E4/Web-based IDE
Work on this progresses under Orion
Web-Based IDE
We've seen a lot traditional desktop applications converted to web applications (word processors and spreadsheets to name the most popular). We've also seen initial forays into web based IDEs. For e4 to address the web, we should be able to use it to build web based IDEs.
What should an Eclipse web-based IDE look like? What could it look like?
Web based applications and desktop applications tend to have subtly (and not subtly) different design criteria. Web based applications, having as origin a publishing background, tend to have lower information density, use more whitespace, and have more sophisticated layouts. The workflows tend to be simpler, often because they are geared towards users who only make occasional use of the web based application. Desktop applications tend to favor maximal information availability but sometimes at the cost of overwhelming the user.
The important design point here is that these each serve different communities with each having pre-conceptions of what is good, what is appropriate, and how to approach a task. Therefore its generally true that simply dropping a desktop application into a web browser will yield a result with significant usability issues, design clashes, and is unlikely to be well received due to this inappropriateness.
Differences between Desktop and Web-Based IDEs
Therefore, to understand how to build a high quality web based IDE, we need to think like web developers. The more we can do so, the more we will drive appropriate e4 web technology. Some differences to consider:
- Navigation:
- Web browsers are naturally focused on a link based navigational metaphor.
- Furthermore the browser has a built-in notion of history, which the application can either make use of or must fight.
- Layout:
- Web applications tend to be sparser in information density, using whitespace, font changes, and other layout techniques to guide the user in certain focused directions.
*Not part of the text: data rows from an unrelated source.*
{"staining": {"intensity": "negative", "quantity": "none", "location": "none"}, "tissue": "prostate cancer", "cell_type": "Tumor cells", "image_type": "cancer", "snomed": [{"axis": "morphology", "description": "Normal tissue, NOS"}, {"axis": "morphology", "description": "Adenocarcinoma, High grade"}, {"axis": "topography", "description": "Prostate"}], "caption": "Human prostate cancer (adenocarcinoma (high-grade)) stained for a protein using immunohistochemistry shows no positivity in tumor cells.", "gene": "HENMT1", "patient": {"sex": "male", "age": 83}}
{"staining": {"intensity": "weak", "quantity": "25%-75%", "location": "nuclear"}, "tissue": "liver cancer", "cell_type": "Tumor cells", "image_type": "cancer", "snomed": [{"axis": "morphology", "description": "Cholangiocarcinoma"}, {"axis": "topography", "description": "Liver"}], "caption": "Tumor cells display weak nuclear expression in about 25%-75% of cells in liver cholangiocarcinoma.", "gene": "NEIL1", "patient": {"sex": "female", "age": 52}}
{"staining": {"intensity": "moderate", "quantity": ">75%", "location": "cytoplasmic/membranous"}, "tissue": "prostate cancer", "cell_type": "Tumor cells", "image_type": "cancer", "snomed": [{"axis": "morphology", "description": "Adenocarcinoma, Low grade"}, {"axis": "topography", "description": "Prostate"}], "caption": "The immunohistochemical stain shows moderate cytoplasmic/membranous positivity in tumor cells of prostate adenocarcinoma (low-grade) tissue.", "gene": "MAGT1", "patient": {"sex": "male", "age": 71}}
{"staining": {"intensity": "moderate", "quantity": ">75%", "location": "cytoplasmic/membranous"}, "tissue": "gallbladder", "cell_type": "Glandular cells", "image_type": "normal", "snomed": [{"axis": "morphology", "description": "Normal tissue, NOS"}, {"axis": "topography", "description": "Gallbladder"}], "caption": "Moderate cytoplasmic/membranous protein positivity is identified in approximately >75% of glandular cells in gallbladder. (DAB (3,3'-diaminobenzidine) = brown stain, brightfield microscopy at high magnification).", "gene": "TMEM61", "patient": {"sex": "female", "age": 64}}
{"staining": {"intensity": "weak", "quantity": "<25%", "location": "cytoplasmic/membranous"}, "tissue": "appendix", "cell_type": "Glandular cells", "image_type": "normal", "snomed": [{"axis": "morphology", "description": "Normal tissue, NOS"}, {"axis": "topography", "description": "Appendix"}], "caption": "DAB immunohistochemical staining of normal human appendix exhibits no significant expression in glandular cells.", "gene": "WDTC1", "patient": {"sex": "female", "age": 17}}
- Where more information needs to be shown, a web application tends to spread it over several pages rather than increasing the density of a single page.
- Tasks:
- Web applications tend to encode a smaller number of highly focused tasks.
- For example with web commerce, the task is around finding the item you want, checking secondary information adding it to a cart, then completing the purchase.
- Visual sophistication:
- Web users tend to expect a higher degree of visual sophistication from their applications. Animation, transparency, even sound cues are fairly common.
On the desktop side, we should consider taking some of the design cues from the web and seeing how they may be applied.
Questions
- Are some languages more appropriate targets for a web based IDE, and if so which?
- Javascript seems an obvious choice on the client side, whereas its harder to imagine Java.
- The server side doesn't have web presentation technologies, and can easily be in Java or other enterprise languages
- What are the basic workflows we need to support? Are they the same as the desktop? Stripped down?
- Who is the user? Is it the same as the desktop? Or more novice programmer? Programmer needing to make tweaks to a running, server installed program?